Цефалоцереус | страница 5



Не смеялся только Арцыбашев. К юным глупеньким секретаршам он не испытывал ни симпатии, ни особой жалости. Но неопределенное чувство каждый раз мучило его: как если бы при нем долго и старательно давили жука. Не обязательно симпатизировать жукам, чтобы внутренне корчиться при виде этого процесса.

Мельников сперва ходил кругами вокруг очередной большеглазой красавицы. Потом улучал момент — и являлся. Безукоризненные манеры. Вальяжен и обходителен. Дивный, в голубую клетку клубный пиджак.

Юные секретарши чувствовали себя крепостными девками, обласканными проезжавшим мимо барином. Глаза их затуманивались. На губах рождалась мечтательная улыбка. И провожали они Мельникова такими взглядами, что Арцыбашеву, ей-богу, хотелось подойди и отвесить дурынде подзатыльник.

Мельников виделся секретаршам демоническим соблазнителем. Самых упорных осаждал так настойчиво и изощренно, что те наконец сдавались. Откуда дурочкам было знать, что, откупорив сосуд, Мельников не только полностью терял интерес к предмету своих воздыханий, но и выживал их из конторы, не чураясь никаких средств. «Попользованное мясцо» он не любил.
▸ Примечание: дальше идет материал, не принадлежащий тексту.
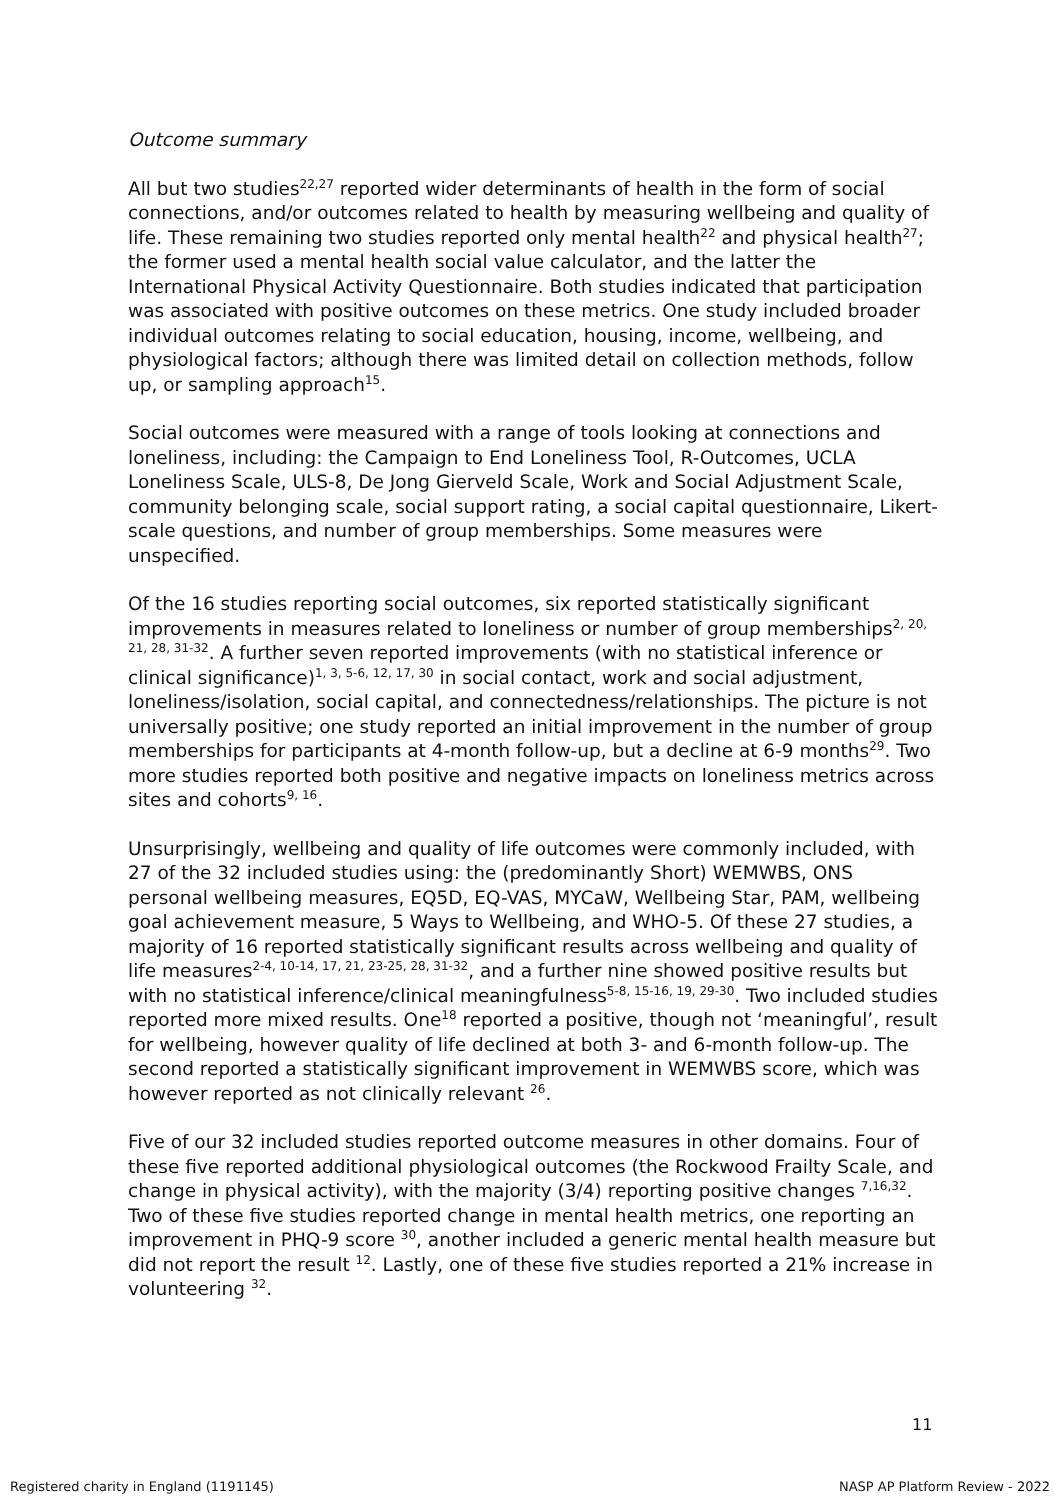Outcome summary
All but two studies<sup>22,27</sup> reported wider determinants of health in the form of social connections, and/or outcomes related to health by measuring wellbeing and quality of life. These remaining two studies reported only mental health<sup>22</sup> and physical health<sup>27</sup>; the former used a mental health social value calculator, and the latter the International Physical Activity Questionnaire. Both studies indicated that participation was associated with positive outcomes on these metrics. One study included broader individual outcomes relating to social education, housing, income, wellbeing, and physiological factors; although there was limited detail on collection methods, follow up, or sampling approach<sup>15</sup>.
Social outcomes were measured with a range of tools looking at connections and loneliness, including: the Campaign to End Loneliness Tool, R-Outcomes, UCLA Loneliness Scale, ULS-8, De Jong Gierveld Scale, Work and Social Adjustment Scale, community belonging scale, social support rating, a social capital questionnaire, Likert-scale questions, and number of group memberships. Some measures were unspecified.
Of the 16 studies reporting social outcomes, six reported statistically significant improvements in measures related to loneliness or number of group memberships<sup>2, 20, 21, 28, 31-32</sup>. A further seven reported improvements (with no statistical inference or clinical significance)<sup>1, 3, 5-6, 12, 17, 30</sup> in social contact, work and social adjustment, loneliness/isolation, social capital, and connectedness/relationships. The picture is not universally positive; one study reported an initial improvement in the number of group memberships for participants at 4-month follow-up, but a decline at 6-9 months<sup>29</sup>. Two more studies reported both positive and negative impacts on loneliness metrics across sites and cohorts<sup>9, 16</sup>.
Unsurprisingly, wellbeing and quality of life outcomes were commonly included, with 27 of the 32 included studies using: the (predominantly Short) WEMWBS, ONS personal wellbeing measures, EQ5D, EQ-VAS, MYCaW, Wellbeing Star, PAM, wellbeing goal achievement measure, 5 Ways to Wellbeing, and WHO-5. Of these 27 studies, a majority of 16 reported statistically significant results across wellbeing and quality of life measures<sup>2-4, 10-14, 17, 21, 23-25, 28, 31-32</sup>, and a further nine showed positive results but with no statistical inference/clinical meaningfulness<sup>5-8, 15-16, 19, 29-30</sup>. Two included studies reported more mixed results. One<sup>18</sup> reported a positive, though not ‘meaningful’, result for wellbeing, however quality of life declined at both 3- and 6-month follow-up. The second reported a statistically significant improvement in WEMWBS score, which was however reported as not clinically relevant <sup>26</sup>.
Five of our 32 included studies reported outcome measures in other domains. Four of these five reported additional physiological outcomes (the Rockwood Frailty Scale, and change in physical activity), with the majority (3/4) reporting positive changes <sup>7,16,32</sup>. Two of these five studies reported change in mental health metrics, one reporting an improvement in PHQ-9 score <sup>30</sup>, another included a generic mental health measure but did not report the result <sup>12</sup>. Lastly, one of these five studies reported a 21% increase in volunteering <sup>32</sup>.
11
Registered charity in England (1191145) NASP AP Platform Review - 2022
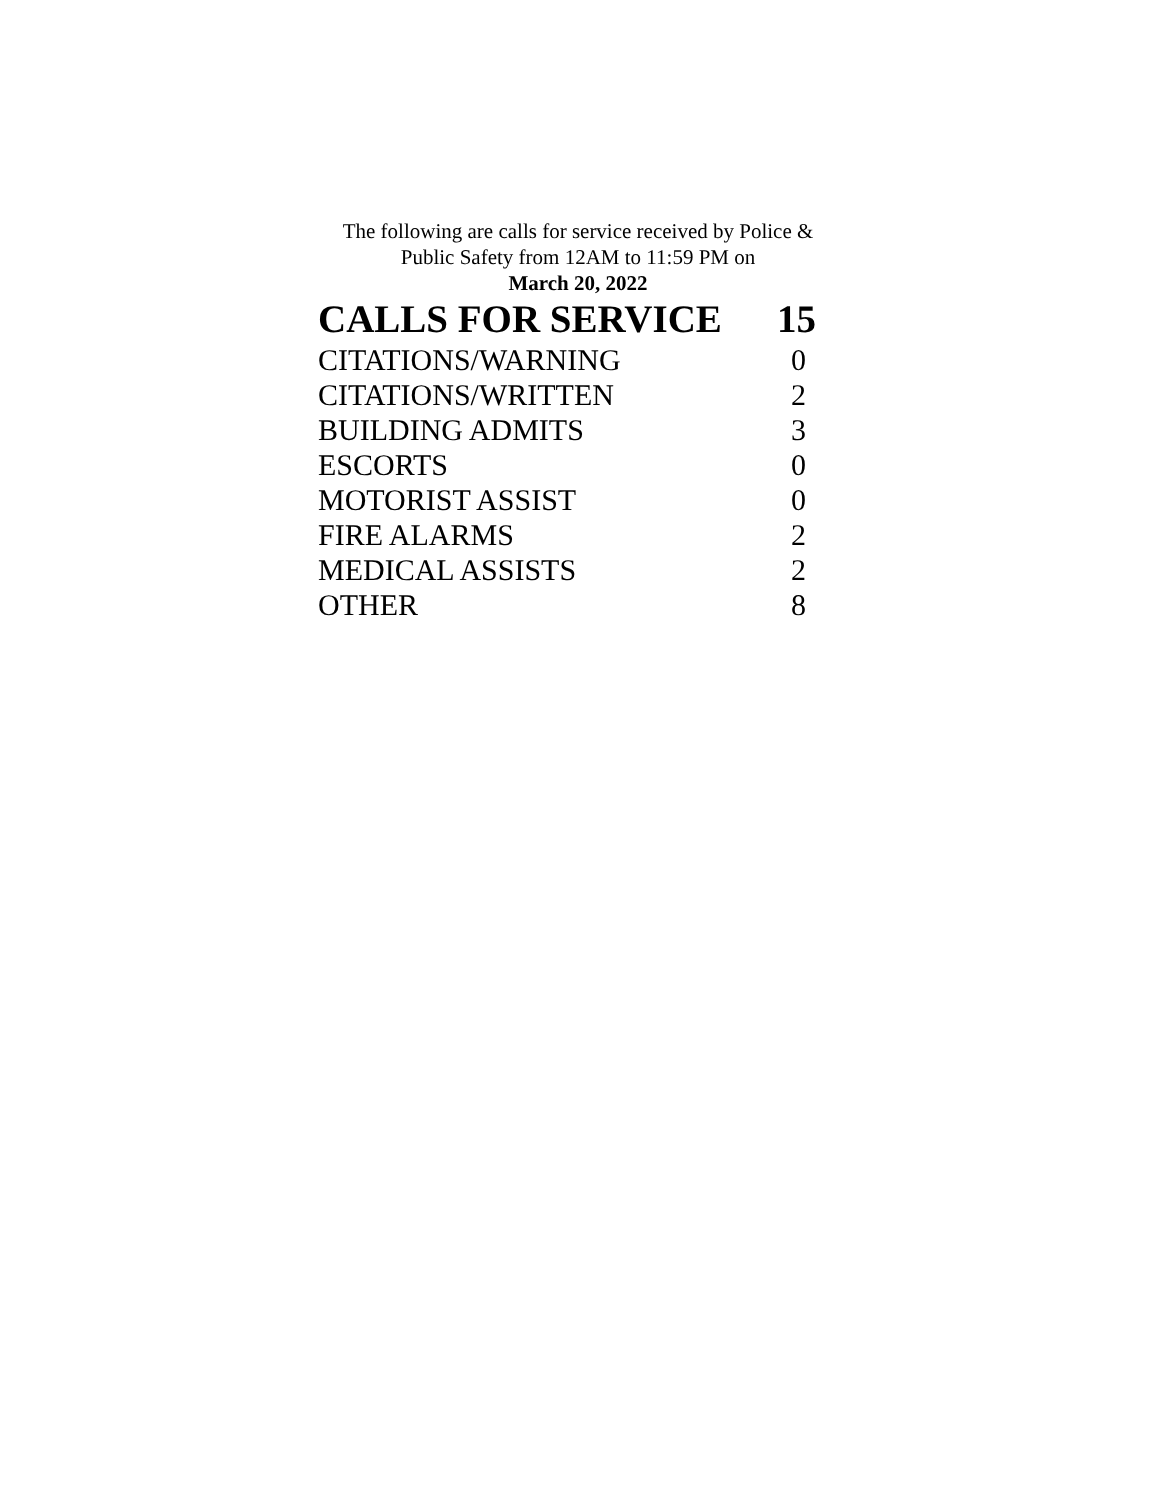The following are calls for service received by Police &
Public Safety from 12AM to 11:59 PM on
March 20, 2022
| CALLS FOR SERVICE | 15 |
| --- | --- |
| CITATIONS/WARNING | 0 |
| CITATIONS/WRITTEN | 2 |
| BUILDING ADMITS | 3 |
| ESCORTS | 0 |
| MOTORIST ASSIST | 0 |
| FIRE ALARMS | 2 |
| MEDICAL ASSISTS | 2 |
| OTHER | 8 |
Арцыбашев на стену лез от бессилия. Пытался предупреждать девиц и закономерно не преуспел. Пробовал взывать к совести Мельникова, но лишь выставил себя на посмешище.


— Опять у Буянова новая секретарша, — однажды вечером мрачно сказал он кактусу. — Рыженькая, кудрявенькая. Мельников только что не облизывается. И ведь понимаю, что не мое дело, а все равно тошно. Что? Нет, очень старательная. Бегает, всем угодить пытается, по-собачьи в глаза заглядывает. А что я могу? — внезапно рассердился он. — Нет, ты скажи! Под локоток ее и в уголок, нашептывать, какая Мельников сволочь? Так я это проходил. Кого? Я тебя умоляю! — Арцыбашев горько рассмеялся. — Для Ираиды это бесплатное развлечение. Они, если хочешь знать, у себя в бухгалтерии пари заключают: сколько очередная продержится….

Он еще долго спорил с кактусом, доказывал ему что-то и наконец, заявив, что не нанимался спасать безмозглых дев от ловеласа, оборвал разговор и ушел спать, вдребезги расстроенный.


Проснулся мрачнее тучи. Молча выпил свой кефир, нацепил очки и ушел, не попрощавшись с Сигизмундом. На троллейбусе не поехал, отмахал четыре остановки пешком. Но и это не помогло: в контору Арцыбашев явился взвинченным и злым.

И первым же человеком, который попался ему в коридоре, был лоснящийся Мельников.

— Какой-то вы, Алексей Николаевич, возбужденный! — с улыбочкой заметил он. — На нимфу нашу насмотрелись, а?